Where it falls short: Without bank sync, it’s easy to fall behind on logging and have the budget become meaningless by week two.
Best for: People following the Dave Ramsey method, or anyone who wants to test zero-based budgeting without paying first.
Honeydue — Best Free App for Couples
Honeydue is built for shared finances. Both partners connect their accounts and choose exactly how much visibility to give each other — fully shared, partially shared, or private. Per-category monthly limits with notifications, plus an in-app chat to discuss transactions in context.
It’s the only app on this list with zero paid tier. Fully free, no upgrade.
The problem most couples run into is that one person tracks spending and the other doesn’t — then money conversations happen only when something’s already gone wrong. Honeydue gives both people the same information in real time without requiring a scheduled check-in.
Where it falls short: Feature set is more limited than other apps. If you want detailed reporting or investments tracked, it’s not the right tool. But for shared daily spending visibility, nothing else on this list comes close.
Best for: Couples who share expenses and want visibility without handing over full access to every account.
Rocket Money — Best First Step If You’re Starting From Zero
Rocket Money scans transactions to identify recurring subscriptions and shows them in one list with the monthly cost of each. The free tier includes that subscription overview plus basic budget tracking.
I ran this after Mint shut down and found $43/month in charges I’d either forgotten about or stopped using — a streaming service I’d meant to cancel, a fitness app from 18 months earlier, an annual software charge I hadn’t noticed renewing. That took about 10 minutes.

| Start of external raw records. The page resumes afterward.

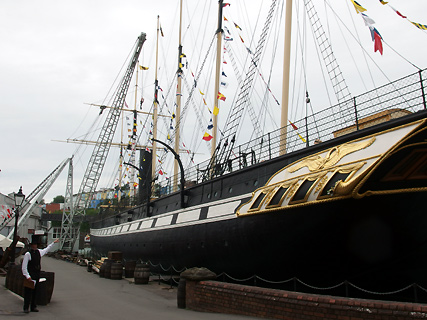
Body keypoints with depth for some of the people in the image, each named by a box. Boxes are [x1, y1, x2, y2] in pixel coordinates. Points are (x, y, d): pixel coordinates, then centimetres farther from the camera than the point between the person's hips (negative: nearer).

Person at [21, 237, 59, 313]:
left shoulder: (39, 252, 7)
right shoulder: (28, 254, -11)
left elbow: (46, 249, 29)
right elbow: (24, 267, -11)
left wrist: (53, 243, 36)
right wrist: (27, 276, -18)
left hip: (37, 274, 6)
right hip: (30, 275, -6)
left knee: (35, 291, 10)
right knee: (28, 292, -3)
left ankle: (33, 307, 16)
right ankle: (26, 308, 4)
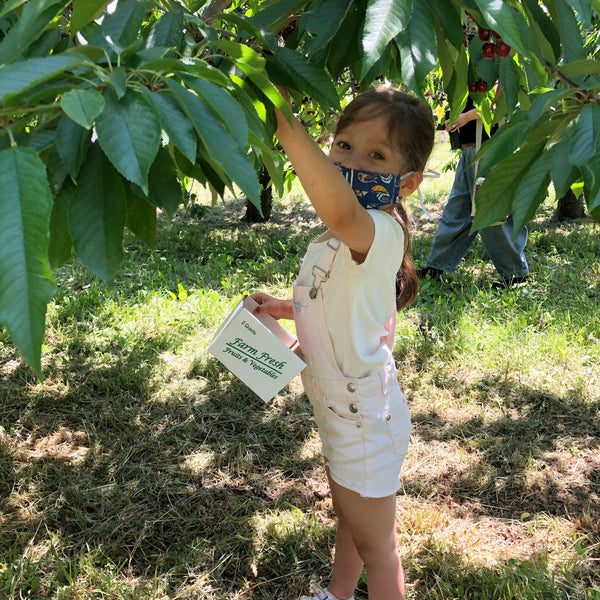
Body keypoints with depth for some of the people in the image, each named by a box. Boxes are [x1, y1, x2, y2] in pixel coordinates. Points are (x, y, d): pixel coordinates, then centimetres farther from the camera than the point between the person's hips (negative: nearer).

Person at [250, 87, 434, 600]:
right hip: (342, 410, 10)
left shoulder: (379, 232, -30)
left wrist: (284, 123, -63)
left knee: (374, 543, 12)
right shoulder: (340, 237, 2)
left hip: (365, 419, -10)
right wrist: (287, 309, 5)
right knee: (348, 518, 32)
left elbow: (341, 210, -57)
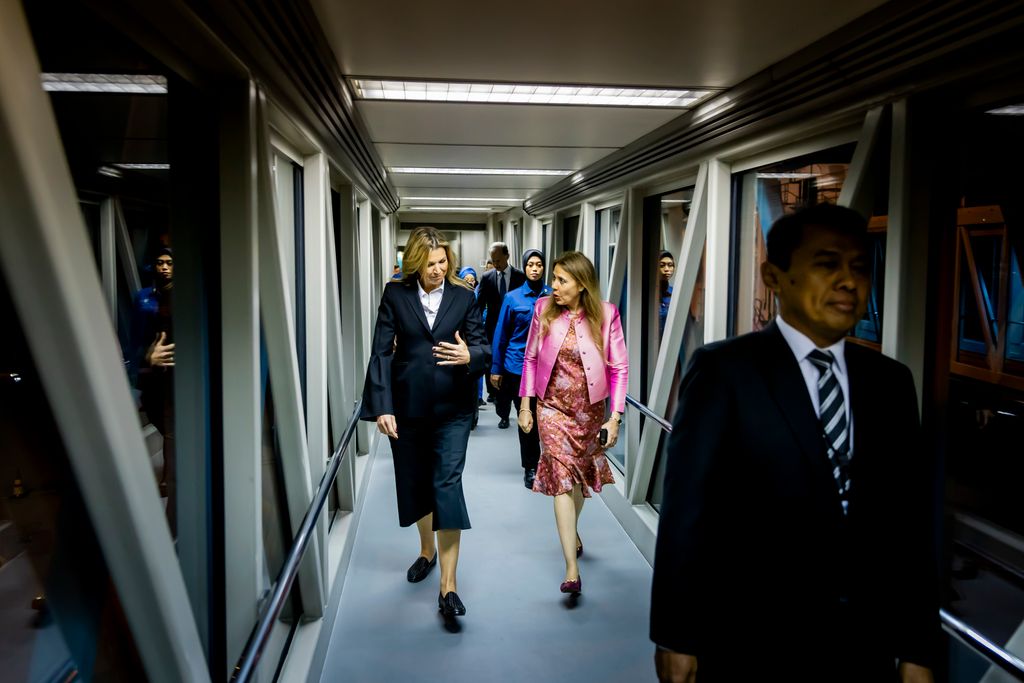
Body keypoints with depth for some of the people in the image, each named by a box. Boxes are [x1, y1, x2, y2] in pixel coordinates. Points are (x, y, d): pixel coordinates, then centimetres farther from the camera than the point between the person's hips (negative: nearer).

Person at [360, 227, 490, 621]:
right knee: (415, 483, 15)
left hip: (452, 408, -1)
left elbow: (484, 349, 0)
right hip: (407, 407, 2)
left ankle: (448, 585, -3)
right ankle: (427, 550, 43)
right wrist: (382, 406, -12)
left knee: (448, 485, -8)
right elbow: (381, 352, -4)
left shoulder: (463, 297, 1)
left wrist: (469, 356, -25)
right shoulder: (395, 294, 0)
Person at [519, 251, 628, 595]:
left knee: (581, 475, 18)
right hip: (552, 406, -1)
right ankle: (572, 570, -8)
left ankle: (573, 531, 49)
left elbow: (619, 367, -7)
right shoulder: (544, 309, -7)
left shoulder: (605, 314, -11)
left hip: (590, 408, 1)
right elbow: (530, 358, 3)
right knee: (562, 477, -9)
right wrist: (525, 406, 2)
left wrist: (614, 418, -10)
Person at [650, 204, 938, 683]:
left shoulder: (890, 382, 4)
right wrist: (677, 638, -10)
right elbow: (687, 508, -11)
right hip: (747, 644, -4)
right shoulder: (724, 370, -11)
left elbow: (908, 519, 6)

After canceling, the move is to redirect that amount immediately into a high-yield savings account before it gets absorbed back into daily spending. The paid version ($4–$12/month) adds bill negotiation — sometimes worth it for cable or insurance bills, not necessary for most people.
Where it falls short: Budget tracking features are basic. It’s a great starting tool but not a long-term budgeting system.
Best for: Anyone who suspects they’re paying for forgotten subscriptions, or wants a fast audit before starting a savings push.
How to Pick
Match the app to your actual problem, not the one with the most features:
- Don’t know where your money goes → Empower
- Know where it goes, still overspend → PocketGuard
- Want proactive control before spending → EveryDollar or Goodbudget
- Managing money with a partner → Honeydue
- Starting from scratch, not sure → Rocket Money first (find the forgotten charges, then pick a budgeting app)
Use whichever you pick for at least a full month before deciding it isn’t working. One week isn’t enough time to build the habit.
Common Questions
Are these apps safe for bank connections? Most use Plaid for read-only access — they see transactions but can’t move money. If you’d rather not connect your bank at all, Goodbudget and EveryDollar work entirely on manual entry with no loss of core functionality.
Do they sell your data? Most monetize through premium upgrades or financial product referrals, not direct data sales. Read the privacy policy before connecting accounts — specifically whether data is shared with third parties for advertising purposes.
What replaced Mint? Mint closed January 2024 and redirected users to Credit Karma, which has limited budgeting features. For the closest Mint-equivalent experience — automatic transaction tracking, spending categories, monthly overview — Empower and PocketGuard are the best matches.